** Page excerpt follows **

State lawmakers will have about $200 million more to spend next year thanks to new revenue projections from state officials.
The state budget surplus increased $163 million Monday and the new projected operating surplus is $1.58 billion.
Solid tax collections in several areas such as sales and corporate profits boosted the state’s bottom line and gave lawmakers more wiggle room as they negotiate a two-year budget with Gov. Ned Lamont over the next five weeks.
“This consensus revenue forecast is good news for the state’s general fund, shows the importance of adhering to the fiscal guardrails that are protecting our state budget from wild swings of the stock market, and is yet another reminder that Connecticut cannot responsibly commit one-time revenues to ongoing expenses but should instead deposit surplus revenue into our rainy day and pension funds while the sun shines,” Lamont said.
He credited the bipartisan fiscal guardrails put in place in 2017 for the boost.
However, he warned against seeing this boost as a reason to spend more or look to maneuver around the spending cap.
“It’s also good news that although revenues subject to the volatility cap are down $500 million this fiscal year and more than $930 million over the next biennium, that loss does not impact our general fund balance and we still anticipate sizable deposits to our pension funds that will provide budget relief in future years and help us afford a broad-based, middle-class tax cut,” Lamont said.
Republican lawmakers saw the new estimates as a reason to offer more tax relief.
“This forecast presents us with a tremendous opportunity. We must provide permanent and significant tax relief for struggling working and middle-class families who have been taking it on the chin due to inflation,” Republican Senate Leader Kevin Kelly said. “ Republicans are looking out for them. The sacrifices they are making must be respected.”
Kelly added: “Those smart fiscal guardrails have led us to the cusp of the first state income tax cut in three decades: They ain’t broke, and they don’t need fixing. Taxpayers deserve a state budget with the maximum amount of tax relief which respects the fiscal pledges we have all made as state lawmakers.”

** End of Page excerpt **
** Excerpted records follows **

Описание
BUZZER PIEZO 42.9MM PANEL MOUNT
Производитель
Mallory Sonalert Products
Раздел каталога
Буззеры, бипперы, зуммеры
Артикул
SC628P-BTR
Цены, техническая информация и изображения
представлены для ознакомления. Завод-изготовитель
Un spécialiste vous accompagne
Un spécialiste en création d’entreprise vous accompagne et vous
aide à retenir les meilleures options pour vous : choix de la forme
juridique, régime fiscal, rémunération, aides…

** End of Excerpted records **
** Excerpted records follows **

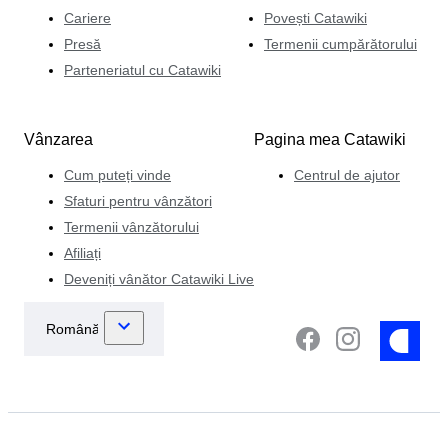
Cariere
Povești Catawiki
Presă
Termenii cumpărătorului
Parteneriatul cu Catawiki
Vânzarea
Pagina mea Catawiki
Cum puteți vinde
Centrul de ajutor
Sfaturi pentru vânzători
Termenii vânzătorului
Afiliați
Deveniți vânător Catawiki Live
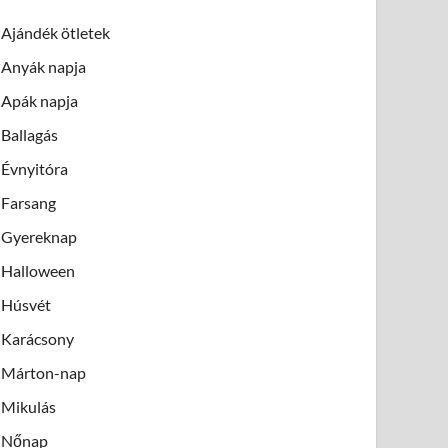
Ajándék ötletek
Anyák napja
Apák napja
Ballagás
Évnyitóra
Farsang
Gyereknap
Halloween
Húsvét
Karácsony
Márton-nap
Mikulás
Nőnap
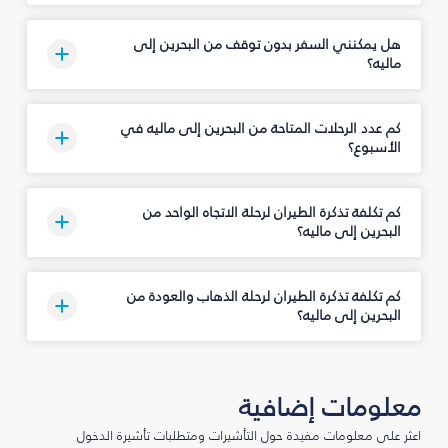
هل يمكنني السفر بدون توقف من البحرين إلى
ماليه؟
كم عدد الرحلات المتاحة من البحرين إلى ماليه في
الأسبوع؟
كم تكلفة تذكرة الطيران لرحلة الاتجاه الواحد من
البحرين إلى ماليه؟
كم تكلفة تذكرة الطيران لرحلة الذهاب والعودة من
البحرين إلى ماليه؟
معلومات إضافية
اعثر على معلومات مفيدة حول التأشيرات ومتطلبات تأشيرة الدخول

** End of Excerpted records **

> _Study questions_
1. In the budget article, what is the new projected operating surplus?
2. Copy the budget article word for word, starting at "However, he warned" and ending at "more tax relief.".

> _Responses for each task_
1. $1.58 billion

2.
However, he warned against seeing this boost as a reason to spend more or look to maneuver around the spending cap.
“It’s also good news that although revenues subject to the volatility cap are down $500 million this fiscal year and more than $930 million over the next biennium, that loss does not impact our general fund balance and we still anticipate sizable deposits to our pension funds that will provide budget relief in future years and help us afford a broad-based, middle-class tax cut,” Lamont said.
Republican lawmakers saw the new estimates as a reason to offer more tax relief.